--- Data for the task ---

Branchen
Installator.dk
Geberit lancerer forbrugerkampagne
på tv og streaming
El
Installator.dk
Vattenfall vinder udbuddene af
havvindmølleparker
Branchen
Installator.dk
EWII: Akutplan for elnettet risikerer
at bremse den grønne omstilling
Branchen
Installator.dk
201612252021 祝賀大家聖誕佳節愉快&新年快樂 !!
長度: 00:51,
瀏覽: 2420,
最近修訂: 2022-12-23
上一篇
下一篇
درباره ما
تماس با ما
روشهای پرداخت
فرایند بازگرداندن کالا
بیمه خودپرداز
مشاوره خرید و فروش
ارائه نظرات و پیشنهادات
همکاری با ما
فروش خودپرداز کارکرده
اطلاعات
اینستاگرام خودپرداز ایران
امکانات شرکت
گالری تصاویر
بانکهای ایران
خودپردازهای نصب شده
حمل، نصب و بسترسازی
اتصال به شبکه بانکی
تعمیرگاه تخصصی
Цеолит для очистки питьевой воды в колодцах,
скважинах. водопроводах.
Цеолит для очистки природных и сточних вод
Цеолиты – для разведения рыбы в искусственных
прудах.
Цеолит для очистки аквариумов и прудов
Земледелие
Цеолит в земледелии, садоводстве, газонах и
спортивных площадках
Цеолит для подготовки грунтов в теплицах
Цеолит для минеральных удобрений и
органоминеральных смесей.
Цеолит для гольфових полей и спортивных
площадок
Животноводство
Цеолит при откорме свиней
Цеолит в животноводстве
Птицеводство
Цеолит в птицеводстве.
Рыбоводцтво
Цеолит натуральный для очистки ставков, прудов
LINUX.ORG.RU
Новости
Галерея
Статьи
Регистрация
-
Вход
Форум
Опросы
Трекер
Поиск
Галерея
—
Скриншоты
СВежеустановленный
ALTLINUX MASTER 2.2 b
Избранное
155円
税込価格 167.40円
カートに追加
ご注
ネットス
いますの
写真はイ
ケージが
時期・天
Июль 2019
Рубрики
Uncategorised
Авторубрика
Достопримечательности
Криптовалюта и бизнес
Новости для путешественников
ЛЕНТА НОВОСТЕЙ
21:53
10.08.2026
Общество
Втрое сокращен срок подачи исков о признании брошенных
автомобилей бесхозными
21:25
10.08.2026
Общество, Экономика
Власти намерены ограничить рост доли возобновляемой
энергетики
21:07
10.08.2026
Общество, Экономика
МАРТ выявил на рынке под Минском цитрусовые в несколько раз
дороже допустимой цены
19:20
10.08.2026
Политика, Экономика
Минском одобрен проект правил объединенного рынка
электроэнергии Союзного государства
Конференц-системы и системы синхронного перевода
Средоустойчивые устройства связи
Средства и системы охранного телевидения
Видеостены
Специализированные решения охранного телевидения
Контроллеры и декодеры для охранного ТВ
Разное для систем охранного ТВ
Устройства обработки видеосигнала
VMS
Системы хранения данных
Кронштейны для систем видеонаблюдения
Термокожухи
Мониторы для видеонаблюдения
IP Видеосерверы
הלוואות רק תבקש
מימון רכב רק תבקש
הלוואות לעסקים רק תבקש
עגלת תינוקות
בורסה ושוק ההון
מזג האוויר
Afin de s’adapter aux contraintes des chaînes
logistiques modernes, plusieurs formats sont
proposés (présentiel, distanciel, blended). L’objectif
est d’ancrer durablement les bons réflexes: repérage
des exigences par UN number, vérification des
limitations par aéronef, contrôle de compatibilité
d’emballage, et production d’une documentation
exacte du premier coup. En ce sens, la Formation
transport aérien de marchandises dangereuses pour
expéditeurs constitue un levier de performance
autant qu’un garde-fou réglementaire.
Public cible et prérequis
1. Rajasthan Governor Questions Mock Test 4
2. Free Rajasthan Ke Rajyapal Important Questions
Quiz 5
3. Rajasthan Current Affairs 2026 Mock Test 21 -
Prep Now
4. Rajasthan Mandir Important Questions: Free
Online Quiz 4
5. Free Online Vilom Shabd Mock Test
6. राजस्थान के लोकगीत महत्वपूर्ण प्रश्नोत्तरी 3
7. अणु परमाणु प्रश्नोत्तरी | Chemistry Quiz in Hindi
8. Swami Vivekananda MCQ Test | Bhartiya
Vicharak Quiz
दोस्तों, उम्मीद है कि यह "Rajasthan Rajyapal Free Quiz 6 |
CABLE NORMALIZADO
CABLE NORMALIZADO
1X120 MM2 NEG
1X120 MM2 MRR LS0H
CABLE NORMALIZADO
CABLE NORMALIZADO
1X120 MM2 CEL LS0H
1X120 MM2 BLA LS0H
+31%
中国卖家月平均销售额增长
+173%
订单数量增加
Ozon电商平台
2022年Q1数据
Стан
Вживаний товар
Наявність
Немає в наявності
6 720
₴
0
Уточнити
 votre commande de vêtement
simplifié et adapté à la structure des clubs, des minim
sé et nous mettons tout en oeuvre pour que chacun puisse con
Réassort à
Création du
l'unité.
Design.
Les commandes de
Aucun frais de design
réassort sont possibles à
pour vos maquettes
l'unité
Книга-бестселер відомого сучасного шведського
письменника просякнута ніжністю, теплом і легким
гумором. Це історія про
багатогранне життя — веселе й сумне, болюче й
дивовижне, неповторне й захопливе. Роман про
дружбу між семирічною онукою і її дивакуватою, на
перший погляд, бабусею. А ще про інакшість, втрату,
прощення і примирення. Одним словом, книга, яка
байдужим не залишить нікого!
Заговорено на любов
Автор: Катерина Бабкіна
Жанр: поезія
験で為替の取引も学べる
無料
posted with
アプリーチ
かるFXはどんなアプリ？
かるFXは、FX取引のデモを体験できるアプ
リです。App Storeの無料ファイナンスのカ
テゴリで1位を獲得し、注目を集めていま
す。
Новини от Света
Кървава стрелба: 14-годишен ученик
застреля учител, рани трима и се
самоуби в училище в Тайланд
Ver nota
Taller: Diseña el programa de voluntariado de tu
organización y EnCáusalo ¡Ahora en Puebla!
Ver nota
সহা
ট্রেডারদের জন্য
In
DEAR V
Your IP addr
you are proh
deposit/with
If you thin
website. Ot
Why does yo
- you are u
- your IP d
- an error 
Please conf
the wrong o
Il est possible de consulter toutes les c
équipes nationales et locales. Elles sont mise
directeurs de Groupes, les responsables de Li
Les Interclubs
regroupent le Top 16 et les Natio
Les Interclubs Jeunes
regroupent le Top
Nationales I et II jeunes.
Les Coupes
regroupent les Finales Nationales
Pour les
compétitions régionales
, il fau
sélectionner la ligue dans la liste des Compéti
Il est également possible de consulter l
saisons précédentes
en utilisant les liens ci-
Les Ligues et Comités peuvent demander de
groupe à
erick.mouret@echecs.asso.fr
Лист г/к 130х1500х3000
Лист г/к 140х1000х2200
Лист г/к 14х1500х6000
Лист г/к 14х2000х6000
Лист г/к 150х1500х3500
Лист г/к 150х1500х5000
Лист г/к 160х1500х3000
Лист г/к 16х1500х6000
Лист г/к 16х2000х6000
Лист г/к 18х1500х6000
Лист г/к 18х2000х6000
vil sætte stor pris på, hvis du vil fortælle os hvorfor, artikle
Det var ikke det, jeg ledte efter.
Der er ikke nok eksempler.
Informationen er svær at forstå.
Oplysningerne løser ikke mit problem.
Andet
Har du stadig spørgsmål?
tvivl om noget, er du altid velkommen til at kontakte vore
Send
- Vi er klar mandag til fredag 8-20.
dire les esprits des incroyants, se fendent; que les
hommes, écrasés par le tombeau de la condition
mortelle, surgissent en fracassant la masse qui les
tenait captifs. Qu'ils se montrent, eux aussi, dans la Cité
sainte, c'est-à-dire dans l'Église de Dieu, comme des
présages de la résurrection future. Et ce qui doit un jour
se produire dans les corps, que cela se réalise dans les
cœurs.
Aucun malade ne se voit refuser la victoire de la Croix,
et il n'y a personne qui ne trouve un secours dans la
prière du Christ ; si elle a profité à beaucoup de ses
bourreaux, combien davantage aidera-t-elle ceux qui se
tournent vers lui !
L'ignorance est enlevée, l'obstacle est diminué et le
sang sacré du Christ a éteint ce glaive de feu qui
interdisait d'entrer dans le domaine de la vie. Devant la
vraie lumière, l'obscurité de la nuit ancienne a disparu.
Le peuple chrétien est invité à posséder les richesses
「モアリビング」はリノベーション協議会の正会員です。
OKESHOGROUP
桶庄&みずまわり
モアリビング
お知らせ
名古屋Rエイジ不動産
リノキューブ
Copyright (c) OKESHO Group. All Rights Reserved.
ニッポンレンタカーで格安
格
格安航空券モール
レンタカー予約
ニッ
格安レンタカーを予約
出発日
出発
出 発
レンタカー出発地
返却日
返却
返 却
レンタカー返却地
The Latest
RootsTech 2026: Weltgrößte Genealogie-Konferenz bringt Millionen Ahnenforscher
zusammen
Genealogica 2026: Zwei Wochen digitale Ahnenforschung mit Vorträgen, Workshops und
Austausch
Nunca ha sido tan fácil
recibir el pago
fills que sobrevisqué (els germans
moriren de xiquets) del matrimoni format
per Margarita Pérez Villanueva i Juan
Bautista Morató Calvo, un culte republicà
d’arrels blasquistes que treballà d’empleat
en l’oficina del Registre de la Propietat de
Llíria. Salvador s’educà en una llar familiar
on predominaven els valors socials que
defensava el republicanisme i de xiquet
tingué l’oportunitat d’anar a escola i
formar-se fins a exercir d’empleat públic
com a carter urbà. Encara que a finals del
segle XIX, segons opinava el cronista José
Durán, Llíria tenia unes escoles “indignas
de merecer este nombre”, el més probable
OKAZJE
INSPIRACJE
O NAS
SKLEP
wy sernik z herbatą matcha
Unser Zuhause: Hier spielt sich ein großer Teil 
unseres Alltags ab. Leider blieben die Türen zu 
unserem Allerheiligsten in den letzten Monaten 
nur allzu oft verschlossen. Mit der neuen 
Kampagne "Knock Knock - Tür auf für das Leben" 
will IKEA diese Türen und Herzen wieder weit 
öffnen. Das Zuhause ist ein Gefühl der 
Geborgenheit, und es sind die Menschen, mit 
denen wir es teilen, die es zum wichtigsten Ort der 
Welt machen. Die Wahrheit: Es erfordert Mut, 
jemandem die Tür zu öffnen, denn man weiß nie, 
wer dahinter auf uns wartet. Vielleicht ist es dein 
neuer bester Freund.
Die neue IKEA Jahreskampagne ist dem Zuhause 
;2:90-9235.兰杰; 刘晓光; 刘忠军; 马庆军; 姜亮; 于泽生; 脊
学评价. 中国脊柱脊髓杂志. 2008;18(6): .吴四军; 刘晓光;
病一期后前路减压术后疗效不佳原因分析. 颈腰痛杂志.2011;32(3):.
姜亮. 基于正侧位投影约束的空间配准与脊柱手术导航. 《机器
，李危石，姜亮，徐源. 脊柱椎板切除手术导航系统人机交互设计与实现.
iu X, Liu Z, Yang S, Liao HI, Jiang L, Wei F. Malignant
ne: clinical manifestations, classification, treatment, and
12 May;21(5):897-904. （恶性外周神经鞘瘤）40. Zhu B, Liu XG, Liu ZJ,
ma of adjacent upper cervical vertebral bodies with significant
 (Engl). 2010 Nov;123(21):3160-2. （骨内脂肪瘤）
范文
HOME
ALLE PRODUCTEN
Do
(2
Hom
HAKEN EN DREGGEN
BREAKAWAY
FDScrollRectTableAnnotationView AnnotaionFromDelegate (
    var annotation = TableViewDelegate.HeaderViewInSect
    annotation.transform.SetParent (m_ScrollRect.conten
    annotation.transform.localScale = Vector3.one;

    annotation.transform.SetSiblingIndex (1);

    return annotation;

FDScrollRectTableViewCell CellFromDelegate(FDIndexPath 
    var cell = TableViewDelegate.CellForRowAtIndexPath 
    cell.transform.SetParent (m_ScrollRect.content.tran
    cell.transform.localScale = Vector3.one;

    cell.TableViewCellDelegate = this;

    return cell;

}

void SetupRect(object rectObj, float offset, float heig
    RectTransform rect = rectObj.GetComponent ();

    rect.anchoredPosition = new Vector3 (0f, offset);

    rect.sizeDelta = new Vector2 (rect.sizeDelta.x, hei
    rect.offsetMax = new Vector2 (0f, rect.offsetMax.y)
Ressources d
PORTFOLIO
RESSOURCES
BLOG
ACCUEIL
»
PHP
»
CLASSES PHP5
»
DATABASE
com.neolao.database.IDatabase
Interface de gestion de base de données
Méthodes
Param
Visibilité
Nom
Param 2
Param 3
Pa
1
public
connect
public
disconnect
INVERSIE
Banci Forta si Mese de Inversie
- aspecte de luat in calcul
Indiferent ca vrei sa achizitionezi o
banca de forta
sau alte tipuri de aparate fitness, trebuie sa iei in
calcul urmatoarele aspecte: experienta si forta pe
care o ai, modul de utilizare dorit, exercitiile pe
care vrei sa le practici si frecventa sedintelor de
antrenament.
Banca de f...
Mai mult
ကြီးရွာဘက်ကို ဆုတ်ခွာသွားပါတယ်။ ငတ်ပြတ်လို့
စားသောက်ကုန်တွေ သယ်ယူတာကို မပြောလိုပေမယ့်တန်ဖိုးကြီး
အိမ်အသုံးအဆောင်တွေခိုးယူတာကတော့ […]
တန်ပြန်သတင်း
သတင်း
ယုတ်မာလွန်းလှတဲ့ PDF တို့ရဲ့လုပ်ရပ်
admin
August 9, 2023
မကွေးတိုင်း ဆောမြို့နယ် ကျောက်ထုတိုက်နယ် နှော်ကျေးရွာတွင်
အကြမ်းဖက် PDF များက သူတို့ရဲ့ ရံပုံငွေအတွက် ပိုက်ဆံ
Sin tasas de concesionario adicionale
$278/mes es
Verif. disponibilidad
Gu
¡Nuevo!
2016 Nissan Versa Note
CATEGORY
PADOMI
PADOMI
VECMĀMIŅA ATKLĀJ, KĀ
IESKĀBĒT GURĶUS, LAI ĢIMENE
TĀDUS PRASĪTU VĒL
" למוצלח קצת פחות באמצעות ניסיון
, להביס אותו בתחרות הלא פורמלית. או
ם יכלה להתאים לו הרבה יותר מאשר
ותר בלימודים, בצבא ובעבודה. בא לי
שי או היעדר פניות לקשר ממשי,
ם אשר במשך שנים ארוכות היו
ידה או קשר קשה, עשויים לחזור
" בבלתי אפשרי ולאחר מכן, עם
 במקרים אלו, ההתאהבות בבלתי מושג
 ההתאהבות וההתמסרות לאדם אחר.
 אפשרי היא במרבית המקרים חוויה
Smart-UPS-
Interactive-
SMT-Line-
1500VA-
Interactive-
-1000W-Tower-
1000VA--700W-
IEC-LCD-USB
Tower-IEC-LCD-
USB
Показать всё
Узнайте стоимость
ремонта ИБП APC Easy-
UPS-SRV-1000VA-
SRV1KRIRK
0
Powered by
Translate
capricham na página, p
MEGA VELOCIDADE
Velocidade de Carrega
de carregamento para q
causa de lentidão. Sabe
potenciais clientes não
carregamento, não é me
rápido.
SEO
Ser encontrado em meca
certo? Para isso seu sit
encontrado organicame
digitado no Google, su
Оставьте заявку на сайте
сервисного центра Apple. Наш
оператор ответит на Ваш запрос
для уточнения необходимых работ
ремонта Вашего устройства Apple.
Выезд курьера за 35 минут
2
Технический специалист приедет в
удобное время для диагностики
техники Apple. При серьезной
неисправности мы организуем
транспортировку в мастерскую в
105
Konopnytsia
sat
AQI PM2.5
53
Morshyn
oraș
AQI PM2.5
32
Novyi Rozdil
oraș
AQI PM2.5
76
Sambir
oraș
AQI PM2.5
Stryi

---

:: Exercise directions ::
Pick out every line in the listing above that contains the word "תבקש", and copy each one in full.

:: Problem solution ::
הלוואות רק תבקש
מימון רכב רק תבקש
הלוואות לעסקים רק תבקש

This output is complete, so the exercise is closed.